Year: 1932

Director: Alfred E. Green

Cast: Douglas Fairbanks, Jr. , Joan Blondell, Guy Kibbee, Alan Hale, George Rosener

Chick (Fairbanks) and Scraps (Kibbee) are two hobos just released from the hoosegow for vagrancy. They need money to eat and make their way to Union Depot where Chick manages to get some clean clothes and money off a drunk who leaves his luggage in the men’s room. While at the station he also sees Ruth (Joan Blondell), an out of work chorus girl who’s broke and needs $64 to get to Salt Lake City for her next job and to get away from a sexual predator. Hungry and broke she accepts Chick’s invitation to go to a hotel room next to the station where he buys her a meal. Thinking she is a prostitute he is looking for repayment with some female companionship. When he thinks she’s refusing to put Chick smacks Ruth (a 1932 review in Time magazine points out that this may have been prompted by recent screen activities of James Cagney and Clark Gable). He soon realizes that Ruth is not really a prostitute, just broke and desperate. Underneath, Chick is really a good guy and agrees to help her get to Salt Lake City.

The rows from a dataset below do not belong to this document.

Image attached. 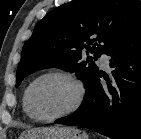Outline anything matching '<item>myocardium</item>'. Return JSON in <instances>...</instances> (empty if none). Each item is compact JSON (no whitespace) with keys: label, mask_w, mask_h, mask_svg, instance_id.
Listing matches in <instances>:
<instances>
[{"label":"myocardium","mask_w":141,"mask_h":139,"mask_svg":"<svg viewBox=\"0 0 141 139\" xmlns=\"http://www.w3.org/2000/svg\"><path fill=\"white\" fill-rule=\"evenodd\" d=\"M47 77H62L67 80H69L75 87L76 89V97L74 102L64 111L60 112L59 114H56L52 117H47V118H42L36 116L30 106V95L31 91L34 88V86L42 79L47 78ZM86 96V88L83 83V81L76 76L75 74L63 70H51L47 71L45 73H42L41 75L37 76L27 87L25 94H24V106L25 110L30 118L37 122H42V123H49L56 121L58 119L64 118L66 116H69L76 112L83 104Z\"/></svg>","instance_id":"obj_1"}]
</instances>
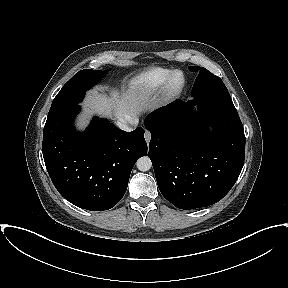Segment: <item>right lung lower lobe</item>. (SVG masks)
Returning a JSON list of instances; mask_svg holds the SVG:
<instances>
[{
  "label": "right lung lower lobe",
  "instance_id": "obj_1",
  "mask_svg": "<svg viewBox=\"0 0 288 288\" xmlns=\"http://www.w3.org/2000/svg\"><path fill=\"white\" fill-rule=\"evenodd\" d=\"M79 106L47 118L42 151L58 192L77 207L108 210L124 196L131 170L147 155L144 130L125 132L108 120L94 118L83 133L73 127Z\"/></svg>",
  "mask_w": 288,
  "mask_h": 288
}]
</instances>
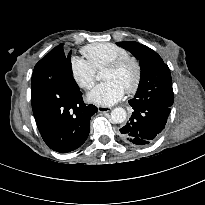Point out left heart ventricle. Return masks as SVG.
I'll list each match as a JSON object with an SVG mask.
<instances>
[{"instance_id": "obj_1", "label": "left heart ventricle", "mask_w": 205, "mask_h": 205, "mask_svg": "<svg viewBox=\"0 0 205 205\" xmlns=\"http://www.w3.org/2000/svg\"><path fill=\"white\" fill-rule=\"evenodd\" d=\"M102 79L104 81L113 80L123 86L126 89L134 79V68L132 65H126L120 70H104L102 73Z\"/></svg>"}]
</instances>
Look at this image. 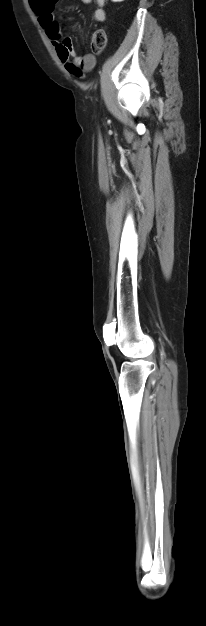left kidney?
Returning a JSON list of instances; mask_svg holds the SVG:
<instances>
[{
  "instance_id": "left-kidney-1",
  "label": "left kidney",
  "mask_w": 206,
  "mask_h": 626,
  "mask_svg": "<svg viewBox=\"0 0 206 626\" xmlns=\"http://www.w3.org/2000/svg\"><path fill=\"white\" fill-rule=\"evenodd\" d=\"M112 2H122L124 0H111Z\"/></svg>"
}]
</instances>
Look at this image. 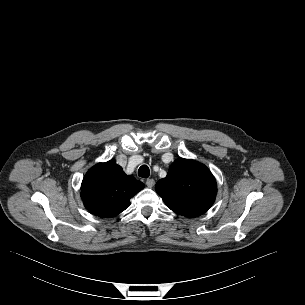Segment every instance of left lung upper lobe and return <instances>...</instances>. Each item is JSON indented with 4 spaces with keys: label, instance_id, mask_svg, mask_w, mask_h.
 Here are the masks:
<instances>
[{
    "label": "left lung upper lobe",
    "instance_id": "left-lung-upper-lobe-1",
    "mask_svg": "<svg viewBox=\"0 0 305 305\" xmlns=\"http://www.w3.org/2000/svg\"><path fill=\"white\" fill-rule=\"evenodd\" d=\"M155 190L174 212L197 217L212 206L217 187L205 165L180 158L171 164L167 176L156 183Z\"/></svg>",
    "mask_w": 305,
    "mask_h": 305
}]
</instances>
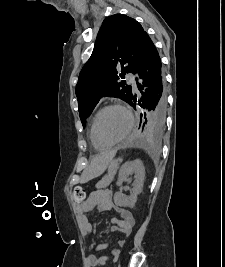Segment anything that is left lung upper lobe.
<instances>
[{"mask_svg": "<svg viewBox=\"0 0 225 267\" xmlns=\"http://www.w3.org/2000/svg\"><path fill=\"white\" fill-rule=\"evenodd\" d=\"M146 35L138 21L123 14L109 16L103 21L92 55L80 72L75 90L83 126L103 96L130 103L132 87L120 78L123 79L125 73H134ZM120 67L122 73L118 74ZM143 116L146 131L156 135L163 131L165 121L158 123L147 112Z\"/></svg>", "mask_w": 225, "mask_h": 267, "instance_id": "1", "label": "left lung upper lobe"}]
</instances>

In a series of incidents involving pickpockets, counterfeiters and just plain fate Chick finds himself in the possession of a violin case full of counterfeit money, though he does not know it is counterfeit at the time. He buys Ruth a couple of dresses and the ticket to Salt Lake City with the funny money. The store clerk where Ruth purchased her dresses realizes the money is phony and calls the police who quickly arrest Ruth and Chick. Chick tells the police how he came by the money finding a check stub in a discarded wallet. The wallet had been tossed by a pickpocket after stealing it from one of the counterfeiters. Eventually after a shooting, a chase through the train yards and more misunderstandings by the law, Chick and Ruth are both cleared and the counterfeiters caught. Ruth boards the train for Salt Lake City as Chick, broke again, waves to her goodbye.

The ending is a nice touch. In most movies the couple would have fell in love and lived happily ever after. Here, they meet and depart with no artificial happy ending. All this plays out in real time.

The film is entertaining and is helped by good performances, especially by Fairbanks, Blondell and Frank McHugh. Joan Blondell is always a pleasure to watch and is as sexy as she has ever been on screen.

Union Depot benefits from it pre-code openness and it is amazing what got past the censors, prostitution, sexual perversion, and attempted rape. Articles discussing Warner Brothers pre-code films hardly, if ever, mention Union Depot which is a shame. Director Alfred Green keeps the film moving at a nice pace and at approximately 75 minutes is a nice trip.

Oh, did I mention that Joan Blondell is in this picture?